Supplied passage: Begin

To gain insight into how PAA may inhibit catalytic activity, surface chemistry between the catalyst and binder was characterized. The catalyst and binder werere mixed at a 4:6 mass ratio. Although researchers typically assume negligible interactions between the two, it is shown that this cannot be broadly assumed. Fourier transform infrared spectroscopy (FTIR) results reveal how a binder structure changes when coupled with TiO₂ (Figure 4a). A PAA binder is composed of distinct vibrational modes due to various functional groups, including O─H stretching (∼2,500 – 3,300 cm⁻¹), C═O stretching (∼ 1,710 cm⁻¹), CH₂ deformation (∼ 1,450 cm⁻¹), C‐O stretching (∼ 1,160 cm⁻¹), and O─H wagging (∼ 920 cm⁻¹) [27, 28]. When PAA is combined with TiO₂, the O─H_stretch and O─H_wag peak intensity decreases, indicating weakening of this covalent bond. This coincides with the formation of a new peak at ∼1,550 cm⁻¹ (COO⁻ _asym), signifying a partial delocalization of electrons and the formation of resonance [29]. Thus, the carboxylic H atom may interact with TiO₂ and weaken its binding to the COO⁻ functional group in PAA.

Characterization of TiO₂‐binder interactions. (a) FTIR data of TiO₂‐PAA and TiO₂‐LiPAA blends and (b) XRD patterns for the (110) and (211) peaks of TiO₂ in the mixtures. XPS (c) O 1s and (d) Ti 2p spectra for TiO₂‐binder mixtures. (e) DFT simulations of binder interactions with TiO₂.

In a LiPAA binder, the FTIR spectrum is dominated by peaks at ∼1,550 cm⁻¹ (COO⁻ _asym) and ∼1,410 (COO⁻ _sym), unveiling that lithiation of the binder produces a resonance‐stabilized COO⁻ group. Minor signals of C═O and C─O bonding indicate the presence of residual, unlithiated PAA. The addition of TiO₂ to LiPAA does not change the vibrational modes of LiPAA, indicating negligible changes to the binder structure.

X‐ray diffraction (XRD) was conducted on the TiO₂‐binder mixtures (9:1 mass ratio) to unveil how catalyst‐binder interactions can alter the catalyst structure. The XRD patterns of rutile TiO₂ are dominated by the (110) and (211) peaks at, respectively, ∼ 27.5° and ∼ 54.4° (Figures 4b and S14). Combining TiO₂ and LiPAA causes minor reductions in peak intensity without a peak shift, demonstrating negligible alteration of the TiO₂ crystal structure. In contrast, the TiO₂‐PAA mixture produces additional shoulder peaks at ∼ 27.1° and ∼ 54.1°. Though the bulk of TiO₂ is unaltered, the surface lattice is distorted by PAA interactions. H interactions with TiO₂ have been shown to increase the lattice spacing of the crystal structure, as H bonds with the O atom of TiO₂ [30].

Supplied passage: End
Information supplied: Begin

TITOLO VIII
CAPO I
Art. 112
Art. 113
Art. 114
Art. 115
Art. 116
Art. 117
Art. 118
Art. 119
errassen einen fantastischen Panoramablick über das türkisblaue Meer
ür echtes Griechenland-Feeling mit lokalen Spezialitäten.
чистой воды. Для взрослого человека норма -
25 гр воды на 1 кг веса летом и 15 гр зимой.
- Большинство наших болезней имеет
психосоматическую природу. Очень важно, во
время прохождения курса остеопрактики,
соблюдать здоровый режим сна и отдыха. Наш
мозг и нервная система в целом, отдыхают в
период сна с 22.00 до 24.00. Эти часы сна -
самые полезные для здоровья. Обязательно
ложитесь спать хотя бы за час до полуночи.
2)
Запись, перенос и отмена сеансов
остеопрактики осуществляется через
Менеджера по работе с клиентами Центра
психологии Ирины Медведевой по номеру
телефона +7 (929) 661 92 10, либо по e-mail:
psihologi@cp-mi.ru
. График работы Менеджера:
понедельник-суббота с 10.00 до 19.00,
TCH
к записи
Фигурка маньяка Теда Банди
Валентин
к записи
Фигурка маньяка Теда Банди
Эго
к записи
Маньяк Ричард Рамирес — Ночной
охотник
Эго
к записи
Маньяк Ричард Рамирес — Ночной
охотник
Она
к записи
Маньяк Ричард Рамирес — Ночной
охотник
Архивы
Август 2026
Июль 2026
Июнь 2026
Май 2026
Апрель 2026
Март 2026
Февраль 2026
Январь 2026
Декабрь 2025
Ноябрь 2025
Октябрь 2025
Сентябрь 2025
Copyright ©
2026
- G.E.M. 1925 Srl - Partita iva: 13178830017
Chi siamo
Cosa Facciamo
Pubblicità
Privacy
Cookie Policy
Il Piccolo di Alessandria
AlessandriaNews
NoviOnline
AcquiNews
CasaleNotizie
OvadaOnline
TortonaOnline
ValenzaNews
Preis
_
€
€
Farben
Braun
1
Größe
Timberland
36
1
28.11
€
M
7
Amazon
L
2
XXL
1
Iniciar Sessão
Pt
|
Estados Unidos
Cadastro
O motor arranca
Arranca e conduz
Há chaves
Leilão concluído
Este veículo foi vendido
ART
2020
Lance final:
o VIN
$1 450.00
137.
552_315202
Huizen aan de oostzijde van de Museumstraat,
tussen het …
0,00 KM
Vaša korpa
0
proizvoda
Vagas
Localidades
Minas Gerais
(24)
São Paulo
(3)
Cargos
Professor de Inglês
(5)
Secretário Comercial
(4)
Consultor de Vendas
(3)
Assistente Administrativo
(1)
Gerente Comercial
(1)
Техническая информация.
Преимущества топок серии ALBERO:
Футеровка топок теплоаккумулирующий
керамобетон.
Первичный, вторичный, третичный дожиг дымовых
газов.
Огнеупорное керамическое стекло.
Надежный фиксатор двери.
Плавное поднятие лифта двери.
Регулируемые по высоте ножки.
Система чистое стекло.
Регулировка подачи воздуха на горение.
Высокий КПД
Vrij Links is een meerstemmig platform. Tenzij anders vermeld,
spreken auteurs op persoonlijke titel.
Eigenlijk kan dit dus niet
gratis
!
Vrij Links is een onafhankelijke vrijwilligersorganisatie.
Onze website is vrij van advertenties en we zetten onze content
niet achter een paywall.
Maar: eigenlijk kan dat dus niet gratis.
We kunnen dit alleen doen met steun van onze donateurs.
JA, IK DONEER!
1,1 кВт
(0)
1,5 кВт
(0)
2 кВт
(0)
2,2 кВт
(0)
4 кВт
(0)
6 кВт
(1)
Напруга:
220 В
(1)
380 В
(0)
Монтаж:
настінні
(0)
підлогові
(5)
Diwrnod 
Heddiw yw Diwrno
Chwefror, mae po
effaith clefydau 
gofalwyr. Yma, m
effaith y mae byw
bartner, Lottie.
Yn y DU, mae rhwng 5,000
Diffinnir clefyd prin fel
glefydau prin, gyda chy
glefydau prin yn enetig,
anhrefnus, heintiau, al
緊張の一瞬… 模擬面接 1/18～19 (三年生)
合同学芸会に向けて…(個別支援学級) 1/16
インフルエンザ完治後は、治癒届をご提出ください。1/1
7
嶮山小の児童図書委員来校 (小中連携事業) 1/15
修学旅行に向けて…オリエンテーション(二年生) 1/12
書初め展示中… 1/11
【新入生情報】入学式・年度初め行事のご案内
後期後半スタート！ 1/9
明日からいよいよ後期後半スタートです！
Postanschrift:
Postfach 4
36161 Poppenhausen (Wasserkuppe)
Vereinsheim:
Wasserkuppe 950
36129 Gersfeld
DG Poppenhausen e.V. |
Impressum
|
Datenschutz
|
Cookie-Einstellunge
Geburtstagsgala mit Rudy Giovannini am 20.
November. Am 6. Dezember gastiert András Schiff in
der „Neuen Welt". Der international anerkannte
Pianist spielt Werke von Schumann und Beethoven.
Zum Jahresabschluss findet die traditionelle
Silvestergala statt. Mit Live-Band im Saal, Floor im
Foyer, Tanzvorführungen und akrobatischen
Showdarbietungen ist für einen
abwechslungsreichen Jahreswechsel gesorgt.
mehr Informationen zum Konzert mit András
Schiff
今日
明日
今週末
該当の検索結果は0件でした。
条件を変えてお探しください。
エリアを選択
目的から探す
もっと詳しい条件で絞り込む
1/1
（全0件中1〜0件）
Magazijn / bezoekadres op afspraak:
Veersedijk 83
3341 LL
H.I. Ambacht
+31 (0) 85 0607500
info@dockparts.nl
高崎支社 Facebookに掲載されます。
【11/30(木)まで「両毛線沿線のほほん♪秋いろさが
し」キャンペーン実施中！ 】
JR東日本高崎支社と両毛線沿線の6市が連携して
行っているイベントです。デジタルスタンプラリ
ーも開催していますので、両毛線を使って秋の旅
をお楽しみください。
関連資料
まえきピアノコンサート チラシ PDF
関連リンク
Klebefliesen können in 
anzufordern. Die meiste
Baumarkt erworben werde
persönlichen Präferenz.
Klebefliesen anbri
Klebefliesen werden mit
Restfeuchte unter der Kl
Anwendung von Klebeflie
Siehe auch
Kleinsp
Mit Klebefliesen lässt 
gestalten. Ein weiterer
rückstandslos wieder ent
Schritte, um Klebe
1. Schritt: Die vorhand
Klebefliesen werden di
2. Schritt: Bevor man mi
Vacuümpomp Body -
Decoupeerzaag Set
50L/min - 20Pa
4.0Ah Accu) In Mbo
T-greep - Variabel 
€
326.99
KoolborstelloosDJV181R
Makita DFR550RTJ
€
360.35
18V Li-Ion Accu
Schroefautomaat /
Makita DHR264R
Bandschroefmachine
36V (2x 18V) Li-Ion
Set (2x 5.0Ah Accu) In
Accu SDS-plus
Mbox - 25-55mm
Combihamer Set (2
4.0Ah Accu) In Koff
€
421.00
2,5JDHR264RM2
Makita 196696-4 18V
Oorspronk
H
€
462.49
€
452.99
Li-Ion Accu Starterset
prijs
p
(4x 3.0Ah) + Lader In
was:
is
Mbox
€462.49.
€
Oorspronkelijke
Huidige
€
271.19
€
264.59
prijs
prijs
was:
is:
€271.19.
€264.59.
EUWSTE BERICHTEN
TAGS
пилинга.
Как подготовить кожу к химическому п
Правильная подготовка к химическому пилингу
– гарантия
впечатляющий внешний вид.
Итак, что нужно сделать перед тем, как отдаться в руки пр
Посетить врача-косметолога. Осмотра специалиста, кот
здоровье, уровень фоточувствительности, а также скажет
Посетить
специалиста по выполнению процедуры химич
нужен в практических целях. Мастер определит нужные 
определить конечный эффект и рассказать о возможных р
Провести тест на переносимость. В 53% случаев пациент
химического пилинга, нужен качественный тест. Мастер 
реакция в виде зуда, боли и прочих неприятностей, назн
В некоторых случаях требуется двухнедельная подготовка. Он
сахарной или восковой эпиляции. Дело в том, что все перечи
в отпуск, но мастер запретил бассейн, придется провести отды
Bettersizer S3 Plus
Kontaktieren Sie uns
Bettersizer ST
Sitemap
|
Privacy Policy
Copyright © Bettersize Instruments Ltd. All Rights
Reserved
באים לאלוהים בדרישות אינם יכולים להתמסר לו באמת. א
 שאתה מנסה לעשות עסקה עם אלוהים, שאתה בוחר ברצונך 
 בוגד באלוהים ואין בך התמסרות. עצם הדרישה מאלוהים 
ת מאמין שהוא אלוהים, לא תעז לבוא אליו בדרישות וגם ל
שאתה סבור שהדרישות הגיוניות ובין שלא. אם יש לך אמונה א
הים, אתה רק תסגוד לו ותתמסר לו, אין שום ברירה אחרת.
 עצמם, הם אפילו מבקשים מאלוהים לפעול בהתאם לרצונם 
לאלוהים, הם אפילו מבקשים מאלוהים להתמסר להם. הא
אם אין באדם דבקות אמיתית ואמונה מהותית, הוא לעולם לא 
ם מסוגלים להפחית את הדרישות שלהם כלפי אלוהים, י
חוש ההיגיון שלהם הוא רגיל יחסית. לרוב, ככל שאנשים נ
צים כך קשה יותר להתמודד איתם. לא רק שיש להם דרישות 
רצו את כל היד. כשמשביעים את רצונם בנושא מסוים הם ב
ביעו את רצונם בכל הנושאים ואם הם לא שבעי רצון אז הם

Information supplied: End

§ **List of tasks**
1) In the text on TiO₂-binder interactions, at what wavenumber does a new peak form when PAA is combined with TiO₂?
2) Write the next part of the text on TiO₂-binder interactions, picking up right after its last sentence.
The lines have no connection to the text.

§ **Task results**
1) A new peak forms at about 1,550 cm⁻¹ (COO⁻ asymmetric).

2)
The chemical coordination in the TiO₂‐binder mixtures was further probed with x‐ray photoelectron spectroscopy (XPS). The chemical environment of PAA is altered when mixed with TiO₂. Pure PAA has distinct C─O─H (O 1s ≈ 533.4 eV) and C═O (O 1s ≈ 532.0 eV) environments in the O 1s spectrum (Figure S15). These peaks are substantially reduced in the TiO₂‐PAA mixture. The O─H bond in PAA weakens enough that the electron‐delocalized COO⁻ peak arises (O 1s ≈ 531.3 eV) (Figure 4c). Although the O binding environments for pure PAA and pure LiPAA are typically different, interactions with a catalyst produce a similar electron‐delocalized COO⁻ functional group. This also suggests significant positive charge transfer from the carboxylic H atom in PAA to the O anion in TiO₂.

Meanwhile, the O‐Ti environment (O 1s ≈ 529.6 eV) is preserved in the catalyst structure with binder addition, but there is a shift to more positive binding energies (0.09 and 0.07 eV when incorporated with PAA and LiPAA, respectively) (Figure 4d). The H atom or Li ion from the binders interacts with the O anion in the TiO₂ structure, leading to positive charge transfer from the binder to the catalyst. Such O─H linkage between TiO₂ and PAA modifies the surface chemistry of TiO₂. Although the Li⁺ in LiPAA may also interact with TiO₂, these exist as Coulombic forces and cause no structural changes to the TiO₂ lattice. Owing to positive charge transfer from the binder to TiO₂ (in the form of H⁺ or Li⁺ interactions), the peaks in the Ti 2p spectra (Ti 2p_3/2 ≈ 458.4 eV) similarly shift to a positive binding energy; the electron density of the O anion in TiO₂ is reallocated to stabilize Li or H, rather than donated to the Ti cation. Interestingly, despite a higher charge density of H⁺ compared to Li⁺, the shifts in binding energy for the Ti─O environment are comparable for PAA and LiPAA. This suggests that COO⁻ in PAA may also minorly coordinate with TiO₂, negating some positive charge transfer.

Computational density functional theory (DFT) results further corroborate these binder‐catalyst interactions. Small chains of LiPAA or PAA are positioned near the TiO₂ lattice, and the system was allowed to reach its lowest‐energy configuration. In the relaxed state, there are observed interactions between the O atoms of TiO₂ with the Li⁺ ions of the LiPAA or the carboxylic H atoms of PAA (Figure 4e). While the COO⁻ group in LiPAA does not coordinate to Ti, the H─TiO₂ linkage in TiO₂‐PAA facilitates COO⁻ binding to the Ti cation. Thus, the COO⁻ group occupies adsorption sites in TiO₂, consistent with the XPS results discussed above; such interactions may significantly alter how sulfur and LiPS adsorb onto TiO₂.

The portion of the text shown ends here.